First, the books this mother and son duo read and discuss are not simply an entrée into the books themselves, but also into their lives and relationships. Author Will Schwalbe uses book titles as his chapter titles, and while the book is discussed, its themes are also tied into this family’s lives. For instance, the Marjorie Morningstar chapter describes the book and possibly why Mary Ann loves Herman Wouk’s work (try saying that 3 times fast). Like Marjorie Morningstar, Mary Ann had been a young Jewish woman with visions of being an actress that didn’t quite pan out. Also, another key character helps Jewish people flee the Nazis through the International Rescue Committee, an organization Mary Ann Schwalbe eventually worked with. Throughout the book, the themes presented in the book club choices help us learn more about Mary Ann, Will, their lives and their relationship, just as they helped them learn about each other.
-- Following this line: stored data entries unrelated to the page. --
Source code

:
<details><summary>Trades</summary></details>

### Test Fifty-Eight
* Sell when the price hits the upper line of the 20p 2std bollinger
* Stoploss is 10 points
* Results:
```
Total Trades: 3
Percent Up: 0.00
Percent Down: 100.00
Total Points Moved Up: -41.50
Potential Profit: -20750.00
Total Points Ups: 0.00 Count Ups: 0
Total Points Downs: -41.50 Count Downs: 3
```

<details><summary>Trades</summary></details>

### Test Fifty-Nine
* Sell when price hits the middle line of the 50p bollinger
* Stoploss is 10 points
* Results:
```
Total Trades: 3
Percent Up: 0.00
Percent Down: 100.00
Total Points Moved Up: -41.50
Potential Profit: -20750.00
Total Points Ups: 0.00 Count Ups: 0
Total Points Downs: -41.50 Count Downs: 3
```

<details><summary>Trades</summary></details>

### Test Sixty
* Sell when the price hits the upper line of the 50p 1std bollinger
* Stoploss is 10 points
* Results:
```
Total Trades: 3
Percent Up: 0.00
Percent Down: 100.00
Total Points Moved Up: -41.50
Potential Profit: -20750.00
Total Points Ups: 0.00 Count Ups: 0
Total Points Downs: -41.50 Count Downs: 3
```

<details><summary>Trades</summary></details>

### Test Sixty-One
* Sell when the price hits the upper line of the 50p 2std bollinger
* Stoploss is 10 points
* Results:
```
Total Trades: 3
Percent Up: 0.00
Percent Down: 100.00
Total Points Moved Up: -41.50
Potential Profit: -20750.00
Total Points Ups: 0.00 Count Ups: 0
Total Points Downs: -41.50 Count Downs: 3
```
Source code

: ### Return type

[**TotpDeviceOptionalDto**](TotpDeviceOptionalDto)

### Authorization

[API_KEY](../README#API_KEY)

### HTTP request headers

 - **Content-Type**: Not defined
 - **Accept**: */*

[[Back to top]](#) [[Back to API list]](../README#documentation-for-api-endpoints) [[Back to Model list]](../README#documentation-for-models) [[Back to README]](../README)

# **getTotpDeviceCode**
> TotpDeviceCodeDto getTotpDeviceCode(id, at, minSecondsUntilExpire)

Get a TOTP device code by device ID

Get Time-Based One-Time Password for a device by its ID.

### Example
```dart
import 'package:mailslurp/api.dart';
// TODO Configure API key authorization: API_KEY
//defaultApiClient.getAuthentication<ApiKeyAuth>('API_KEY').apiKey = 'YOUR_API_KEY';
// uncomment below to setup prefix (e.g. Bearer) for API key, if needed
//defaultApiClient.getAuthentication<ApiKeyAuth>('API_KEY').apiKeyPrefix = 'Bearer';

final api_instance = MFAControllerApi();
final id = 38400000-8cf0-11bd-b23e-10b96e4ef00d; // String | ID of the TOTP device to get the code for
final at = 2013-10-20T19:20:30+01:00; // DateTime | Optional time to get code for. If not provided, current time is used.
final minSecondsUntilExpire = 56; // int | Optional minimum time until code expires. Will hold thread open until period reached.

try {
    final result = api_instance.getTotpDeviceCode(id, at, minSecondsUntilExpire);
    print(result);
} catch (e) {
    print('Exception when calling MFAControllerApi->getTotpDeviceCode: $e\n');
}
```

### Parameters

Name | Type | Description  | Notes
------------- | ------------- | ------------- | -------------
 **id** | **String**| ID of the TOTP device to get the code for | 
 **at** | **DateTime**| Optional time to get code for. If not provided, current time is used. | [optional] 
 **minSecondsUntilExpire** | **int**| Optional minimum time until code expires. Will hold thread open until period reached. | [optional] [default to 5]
Then, of course, there’s the story of a woman dying, the aspect of this book that had me initially apprehensive. Schwalbe doesn’t shy away from the emotional toll on all or the physical toll on his mother, but rather than frighten or repel me, Mary Ann Schwalbe’s story was full of inspiration and guidance. Her quiet dignity in the face of near-certain death and her determination that both she and her loved ones go on living their lives together and separately is remarkable. I read in awe as she encourages her daughter to take a job in Geneva and can only hope to be so graceful when my life is coming to a close. Additionally, while we all pray none of this will ever apply to us, this family’s negotiation through the medical and personal decisions is also instructive. Even an idea as simple as instituting a blog to keep concerned friends and family in the loop with the least burden possible on the family is one I appreciated.
Finally, there’s the list of books, short stories, and poetry that mother and son share during this time, 99.99% of which I’ve not read, but much of which I now have on my own To Read Bucket List, due to their conversations which whetted my appetite.
In the end, there’s nothing much I didn’t like about this book. Well, may have been one or two things. The first was more a touch of skepticism or maybe bewilderment. I simply could not grasp how a person so sick could read so much. I mean, when I have a simple cold, I don't want to see a book or even television. I simply cannot focus. So, I constantly caught myself wondering if she really could have accomplished all this reading. And my second issue, I am sure says more about me than the book. Mary Ann Schwalbe’s was a life well and truly lived – full of purpose and dedicated to the service of humanity and the betterment of this world. Just reading all she had accomplished in her time here exhausted me, brought out the green-eyed monster in me...and made me ashamed I don’t do more for others. Still, it’s all good. Shame helps no one. Getting kicked in the pants into action does. And Ms. Schwalbe’s life and this book have helped do that for me. In the end, whatever doubting thoughts I entertained did not take away from the fact that this is an inspirational read.